19 Jun Fiesta Anual de Antiguos Alumnos
El pasado sábado, 13 de junio, el centenario Colegio María Inmaculada de Mora acogió la tradicional fiesta anual organizada por su Asociación de Antiguos Alumnos. El evento, que se celebra desde la creación de la asociación a finales de la década de los 70 al finalizar cada curso, reunió a más de ciento treinta ex estudiantes en una jornada marcada por los reencuentros.
Como cada año, la celebración tuvo un carácter especialmente conmemorativo al cumplirse el 25º aniversario de la graduación de la promoción 2000-2001, reconocida por ser uno de los primeros cursos mixtos en la historia del centro educativo. Un total de veinte integrantes de esta promoción estuvieron presentes para recibir su merecido homenaje.

——

Tareas a realizar
a) Resume en dos oraciones el texto sobre la fiesta de antiguos alumnos.
b) Pasa al inglés esta oración del texto sobre la fiesta de antiguos alumnos: "Un total de veinte integrantes de esta promoción estuvieron presentes para recibir su merecido homenaje."

(Registros sacados de una colección)
——

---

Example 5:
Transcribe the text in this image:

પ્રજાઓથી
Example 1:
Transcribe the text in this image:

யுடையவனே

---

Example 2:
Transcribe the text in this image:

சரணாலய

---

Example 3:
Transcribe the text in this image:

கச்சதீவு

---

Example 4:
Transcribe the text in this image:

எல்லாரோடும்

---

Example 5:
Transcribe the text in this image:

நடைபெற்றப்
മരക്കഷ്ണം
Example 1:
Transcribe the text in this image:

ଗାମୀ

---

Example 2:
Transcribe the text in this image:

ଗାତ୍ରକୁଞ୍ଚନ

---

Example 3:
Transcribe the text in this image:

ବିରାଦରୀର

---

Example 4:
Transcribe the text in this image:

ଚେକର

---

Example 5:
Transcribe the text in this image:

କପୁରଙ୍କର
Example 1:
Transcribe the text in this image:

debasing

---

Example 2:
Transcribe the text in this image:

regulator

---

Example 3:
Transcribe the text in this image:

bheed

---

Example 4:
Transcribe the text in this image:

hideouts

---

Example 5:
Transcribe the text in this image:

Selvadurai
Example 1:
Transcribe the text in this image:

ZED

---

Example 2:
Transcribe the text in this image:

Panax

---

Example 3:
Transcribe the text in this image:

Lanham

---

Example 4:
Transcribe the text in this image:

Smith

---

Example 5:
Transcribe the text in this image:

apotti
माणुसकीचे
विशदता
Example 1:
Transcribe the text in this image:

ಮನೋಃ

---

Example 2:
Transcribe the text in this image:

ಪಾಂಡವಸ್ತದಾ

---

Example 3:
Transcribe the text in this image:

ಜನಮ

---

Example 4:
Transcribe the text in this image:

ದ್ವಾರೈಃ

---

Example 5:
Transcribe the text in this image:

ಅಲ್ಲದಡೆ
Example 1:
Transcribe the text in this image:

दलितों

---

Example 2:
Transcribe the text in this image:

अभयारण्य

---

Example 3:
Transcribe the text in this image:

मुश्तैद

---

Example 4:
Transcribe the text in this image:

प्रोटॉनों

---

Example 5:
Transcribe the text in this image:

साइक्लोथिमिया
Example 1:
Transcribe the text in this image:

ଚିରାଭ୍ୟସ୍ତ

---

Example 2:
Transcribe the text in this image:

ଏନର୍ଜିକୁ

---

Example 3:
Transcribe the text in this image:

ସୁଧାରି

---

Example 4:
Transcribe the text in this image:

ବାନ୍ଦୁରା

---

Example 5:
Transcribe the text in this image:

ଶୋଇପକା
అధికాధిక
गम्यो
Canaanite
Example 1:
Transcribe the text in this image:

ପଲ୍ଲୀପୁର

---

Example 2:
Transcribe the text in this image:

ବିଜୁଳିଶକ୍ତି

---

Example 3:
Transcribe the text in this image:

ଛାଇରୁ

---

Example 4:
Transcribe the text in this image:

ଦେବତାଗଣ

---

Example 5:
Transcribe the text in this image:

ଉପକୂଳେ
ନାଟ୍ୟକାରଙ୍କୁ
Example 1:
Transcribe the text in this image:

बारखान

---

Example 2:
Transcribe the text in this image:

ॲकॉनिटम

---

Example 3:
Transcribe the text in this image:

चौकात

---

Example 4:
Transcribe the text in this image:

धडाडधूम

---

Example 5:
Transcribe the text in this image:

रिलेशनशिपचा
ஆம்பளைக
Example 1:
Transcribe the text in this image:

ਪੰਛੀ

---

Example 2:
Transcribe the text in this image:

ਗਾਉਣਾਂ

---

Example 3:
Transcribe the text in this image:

——

Lista de respuestas
a) El sábado 13 de junio, el Colegio María Inmaculada de Mora acogió la fiesta anual de su Asociación de Antiguos Alumnos, que reunió a más de ciento treinta ex estudiantes. La celebración rindió homenaje a la promoción 2000-2001, uno de los primeros cursos mixtos del centro, en el 25º aniversario de su graduación, con veinte de sus integrantes presentes.

b) A total of twenty members of this class were present to receive their well-deserved tribute.